The Undoables of Computer Science

Doables and undoables

As you work in a field for long time, you develop a sense of what is doable and what is not. You try to work on the problems which are doable, and avoid working on the problems which are undoable. The categories are not black and white, and interesting problems are those which are hard but doable.

As I waded through my undergraduate and graudate courses in Computer Science, I formed an opinion about various fields. Some fields tackled doable problems while some others tackled undoables problems. The latter ones were to be avoided. There were other fields which tackled non problems. One could study them for fun.

Artificial Intellience was the flashiest of the fields, but it over promised and under delivered. I always thought Machine Learning is more sober name for the field, if at all it wanted itself to be separated from Algorithms. Deep Blue defeating Garry Kasparov was thought to be a high point in AI, but if you scratch the surface there was nothing that justified the name "Artifical Intelligence". Lot of opening theory is fed into the computer, end games can be looked up, and there is lot of hand tuning. Other things that we learnt in AI courses were VC dimension, regression trees, naive bayesian classifier, SVM and ANN. Recognizing handwritten digits was where the AI gave up, though I am sure there would be research papers that showed much more.

Then, starting 2012, AI started solving problems I had hitherto considered unsolvable. If, in 2010, you asked me write a program that could detect cats from dogs, I would have give up immediately. (Ok, not immediately perhaps!). But the deep learning area of AI provided with practical ways to solve problems that were till now untractable. [It is another matter that the techniques were discovered decades earlier, and those techniques became applicable only lately with the advent of large training data and compute capacity.]

This forced me to revise my perception of AI. The core learning was that the image classification function (and other similar functions) was learnable in a way that generalized well to images beyond the training examples.

So, which other fields are tackling undoable problems, or non problems? Here is a list. I would be great if a few of these items make it out of the list in my lifetime.

1. Quantum Computing

Quantum Computing has been perenially promising that once Quantum Computers are developed, they will be a million times faster than the existing computers. During the past 30 years that the Quantum Computing has been promising us a million times faster computers, traditional computers themselves have become a million times faster. Meanwhile, Quantum Computers keep celebrating Shor's algorithm and are happy to report that quantum computers have factorized 15 as 5 * 3 (2001), and that they have factorized 143 as 13 * 11 (2011).

Will Quantum Computing ever be widely available?

2. Automatic Parallelization of Programs

With multi core, super scalar processors available, won't it be great if there were a system that can convert your program, written with single stream of exeuction in mind, and parallelize it to run across cores?

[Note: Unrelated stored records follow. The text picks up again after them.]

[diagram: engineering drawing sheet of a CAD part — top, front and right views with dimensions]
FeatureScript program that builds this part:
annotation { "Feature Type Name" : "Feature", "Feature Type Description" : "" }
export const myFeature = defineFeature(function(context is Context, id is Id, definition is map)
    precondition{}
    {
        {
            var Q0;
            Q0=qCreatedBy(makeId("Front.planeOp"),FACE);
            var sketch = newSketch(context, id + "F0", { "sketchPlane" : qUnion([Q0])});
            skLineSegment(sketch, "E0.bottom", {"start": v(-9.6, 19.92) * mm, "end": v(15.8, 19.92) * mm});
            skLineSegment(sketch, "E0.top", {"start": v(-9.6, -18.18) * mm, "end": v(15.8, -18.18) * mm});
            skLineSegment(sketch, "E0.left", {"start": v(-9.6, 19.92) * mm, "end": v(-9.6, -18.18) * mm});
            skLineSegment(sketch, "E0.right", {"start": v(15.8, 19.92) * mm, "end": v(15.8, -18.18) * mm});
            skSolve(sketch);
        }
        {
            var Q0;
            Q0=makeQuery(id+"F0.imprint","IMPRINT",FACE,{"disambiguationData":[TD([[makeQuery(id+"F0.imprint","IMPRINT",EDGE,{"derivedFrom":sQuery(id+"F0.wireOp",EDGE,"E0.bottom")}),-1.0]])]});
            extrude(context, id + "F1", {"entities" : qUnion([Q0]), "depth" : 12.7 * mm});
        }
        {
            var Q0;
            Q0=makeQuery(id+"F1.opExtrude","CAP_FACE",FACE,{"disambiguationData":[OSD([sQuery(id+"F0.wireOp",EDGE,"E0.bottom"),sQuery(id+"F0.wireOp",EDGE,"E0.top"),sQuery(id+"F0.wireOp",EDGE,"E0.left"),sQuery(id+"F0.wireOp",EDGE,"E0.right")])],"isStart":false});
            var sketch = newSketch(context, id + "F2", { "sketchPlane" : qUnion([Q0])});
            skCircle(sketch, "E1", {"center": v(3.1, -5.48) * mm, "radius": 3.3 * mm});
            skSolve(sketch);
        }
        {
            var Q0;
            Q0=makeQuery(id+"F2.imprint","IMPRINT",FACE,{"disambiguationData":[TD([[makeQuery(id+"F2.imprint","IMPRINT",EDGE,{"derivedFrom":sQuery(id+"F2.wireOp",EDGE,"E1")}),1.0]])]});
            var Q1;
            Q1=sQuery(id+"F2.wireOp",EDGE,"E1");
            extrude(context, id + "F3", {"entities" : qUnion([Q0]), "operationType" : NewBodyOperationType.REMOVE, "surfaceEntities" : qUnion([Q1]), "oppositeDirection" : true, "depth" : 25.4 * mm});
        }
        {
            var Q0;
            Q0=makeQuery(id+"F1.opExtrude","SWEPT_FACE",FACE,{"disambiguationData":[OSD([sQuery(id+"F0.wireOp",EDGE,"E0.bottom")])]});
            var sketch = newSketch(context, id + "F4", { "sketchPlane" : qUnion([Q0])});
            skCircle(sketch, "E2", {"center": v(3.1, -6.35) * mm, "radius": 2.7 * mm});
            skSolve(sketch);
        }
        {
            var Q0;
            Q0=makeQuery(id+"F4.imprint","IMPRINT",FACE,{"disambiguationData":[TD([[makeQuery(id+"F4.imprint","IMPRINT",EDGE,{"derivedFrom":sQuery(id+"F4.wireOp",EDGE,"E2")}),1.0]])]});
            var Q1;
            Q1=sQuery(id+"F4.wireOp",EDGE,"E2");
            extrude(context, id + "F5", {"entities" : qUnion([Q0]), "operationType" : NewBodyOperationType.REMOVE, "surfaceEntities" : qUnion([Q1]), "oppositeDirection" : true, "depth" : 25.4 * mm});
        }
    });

Turns out that this is a problem which is hard, but not for the lack of trying. See for examples, this, or this.

In the absence of automatic parallelization, there have been two approaches to execute programs in parallel (a) Programmer writes his programs in a "parallel augmentation" of his favorite language. Most popular augmentation available is Message Passing Interface. Thus, the programmer is responsible to define the parallelism in his algorithm. (b) Programmer writes his program in a framework like Hadoop MapReduce. If he does so, he can write parallel algorithms for a large class of problems very easily, but not all problems (e.g. graph algorithms) lend themselves to map reduce.

So, while practically we have made progress in running our programs across compute threads, the holy grail of automatic program parallelization has eluded us.

3. Automatic Theorem Proving

At the base of Maths are axioms. Any theorem can be derived from those axioms using the rules of derivation. For exmaple, at the base of Euclidean Geometry are five axioms, and the basis of number theory are Peano Axioms.

So, can we write programs to automate theorem proving? Turns out that we do not yet know of ways that enable a computer program to wade through theorems, applying logic to go from one theorem to another, and arrive at a given theorem. What is more, even writing an automated proof checker is hard, though is used in some domains like integrated circuit design.

4. Genetic Algorithms

Genetic algorithms look plausible to begin with: just as in nature where offsprings combine genes from their parents, and have some mutations of their own, let us try to find the maxima/minima for a function by starting with a few random points, and then creating offsprings repeatedly. Just as in nature, we kill the unfit data points that we generate, thus operting with some fixed size population from generation to generation.

The problem is: nature is not particularly efficient at generating optimal species. Infact, nature is not even required to generate species that fit the environment: species go extinct all the time.

Thus, drawing inspiration from nature in this case is a bad idea. That however is not the opinion shared by conferences like this.

Note that drawing inspiration from nature is not always a bad idea: animals are very good at vision, and thus drawing inspiration from them to develop algorithms for computer vision is a good idea.